Collected data:
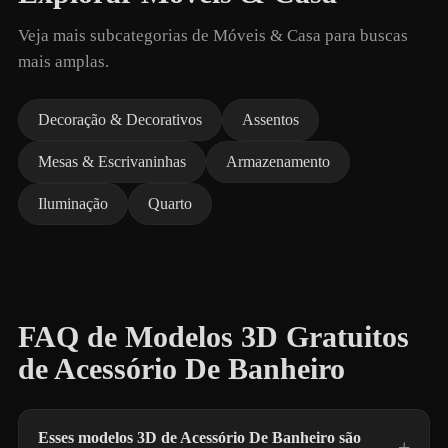
Veja mais subcategorias de Móveis & Casa para buscas
mais amplas.
Decoração & Decorativos
Assentos
Mesas & Escrivaninhas
Armazenamento
Iluminação
Quarto
FAQ de Modelos 3D Gratuitos
de Acessório De Banheiro
Esses modelos 3D de Acessório De Banheiro são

[Aim of the task]
Beginning with the line that contains "mais amplas.", write out every line through the end of the entries above, exactly.

[Answer to this task]
mais amplas.
Decoração & Decorativos
Assentos
Mesas & Escrivaninhas
Armazenamento
Iluminação
Quarto
FAQ de Modelos 3D Gratuitos
de Acessório De Banheiro
Esses modelos 3D de Acessório De Banheiro são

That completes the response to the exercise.